#### THE RECORDS:
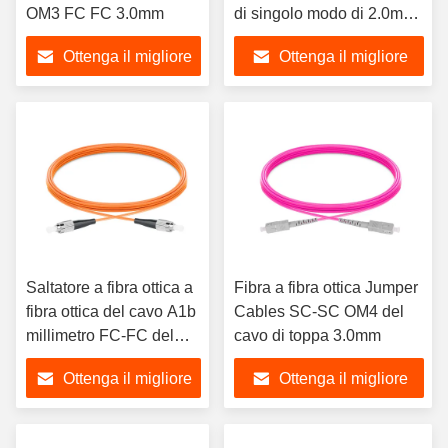
OM3 FC FC 3.0mm
di singolo modo di 2.0mm
0.3dB
Ottenga il migliore
Ottenga il migliore
prezzo
prezzo
Saltatore a fibra ottica a
Fibra a fibra ottica Jumper
fibra ottica del cavo A1b
Cables SC-SC OM4 del
millimetro FC-FC del
cavo di toppa 3.0mm
cavo di toppa OM1
Ottenga il migliore
Ottenga il migliore
prezzo
prezzo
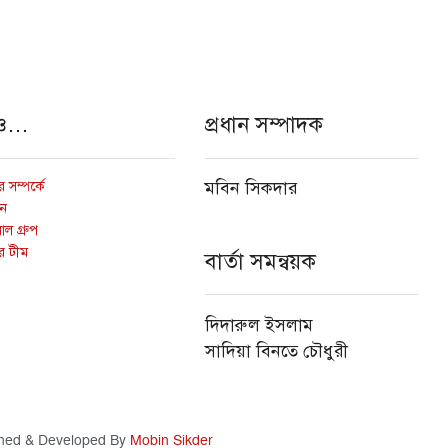
ও…
প্রধান সম্পাদক
 সম্পর্কে
মবিন সিকদার
োন
ল গ্রুপ
র টীম
বার্তা সমন্বয়ক
দিদারুল ইসলাম
সাদিয়া বিনতে চৌধুরী
ned & Developed By
Mobin Sikder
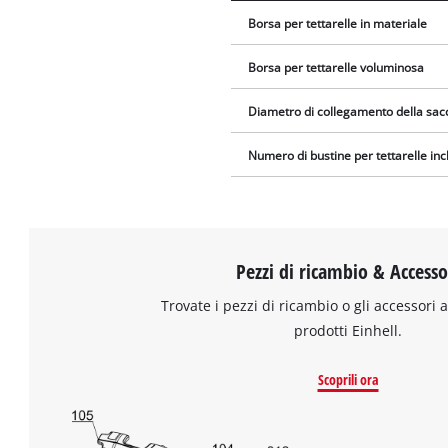
Borsa per tettarelle in materiale
Borsa per tettarelle voluminosa
Diametro di collegamento della sacc
Numero di bustine per tettarelle in
Pezzi di ricambio & Accesso
Trovate i pezzi di ricambio o gli accessori a
prodotti Einhell.
Scoprili ora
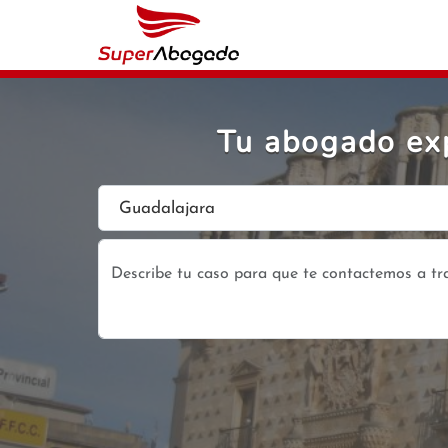
Tu abogado ex
Guadalajara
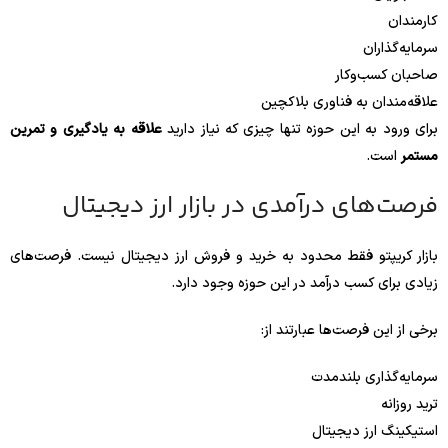
کارمندان
سرمایه‌گذاران
صاحبان کسب‌وکار
علاقه‌مندان به فناوری بلاکچین
برای ورود به این حوزه تنها چیزی که نیاز دارید
علاقه به یادگیری و تمرین
مستمر
است.
فرصت‌های درآمدی در بازار ارز دیجیتال
بازار کریپتو فقط محدود به خرید و فروش ارز دیجیتال نیست. فرصت‌های
زیادی برای کسب درآمد در این حوزه وجود دارد.
برخی از این فرصت‌ها عبارتند از:
سرمایه‌گذاری بلندمدت
ترید روزانه
استیکینگ ارز دیجیتال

#### PROBLEM TO WORK ON:
Swap each "prezzo" in the records for "costo", then write out all the records again with nothing else changed. Leave out the pictures.

#### RESULT OF THIS EXERCISE:
OM3 FC FC 3.0mm
di singolo modo di 2.0mm
0.3dB
Ottenga il migliore
Ottenga il migliore
costo
costo
Saltatore a fibra ottica a
Fibra a fibra ottica Jumper
fibra ottica del cavo A1b
Cables SC-SC OM4 del
millimetro FC-FC del
cavo di toppa 3.0mm
cavo di toppa OM1
Ottenga il migliore
Ottenga il migliore
costo
costo
ও…
প্রধান সম্পাদক
 সম্পর্কে
মবিন সিকদার
োন
ল গ্রুপ
র টীম
বার্তা সমন্বয়ক
দিদারুল ইসলাম
সাদিয়া বিনতে চৌধুরী
ned & Developed By
Mobin Sikder
Borsa per tettarelle in materiale
Borsa per tettarelle voluminosa
Diametro di collegamento della sacc
Numero di bustine per tettarelle in
Pezzi di ricambio & Accesso
Trovate i pezzi di ricambio o gli accessori a
prodotti Einhell.
Scoprili ora
Tu abogado ex
Guadalajara
کارمندان
سرمایه‌گذاران
صاحبان کسب‌وکار
علاقه‌مندان به فناوری بلاکچین
برای ورود به این حوزه تنها چیزی که نیاز دارید
علاقه به یادگیری و تمرین
مستمر
است.
فرصت‌های درآمدی در بازار ارز دیجیتال
بازار کریپتو فقط محدود به خرید و فروش ارز دیجیتال نیست. فرصت‌های
زیادی برای کسب درآمد در این حوزه وجود دارد.
برخی از این فرصت‌ها عبارتند از:
سرمایه‌گذاری بلندمدت
ترید روزانه
استیکینگ ارز دیجیتال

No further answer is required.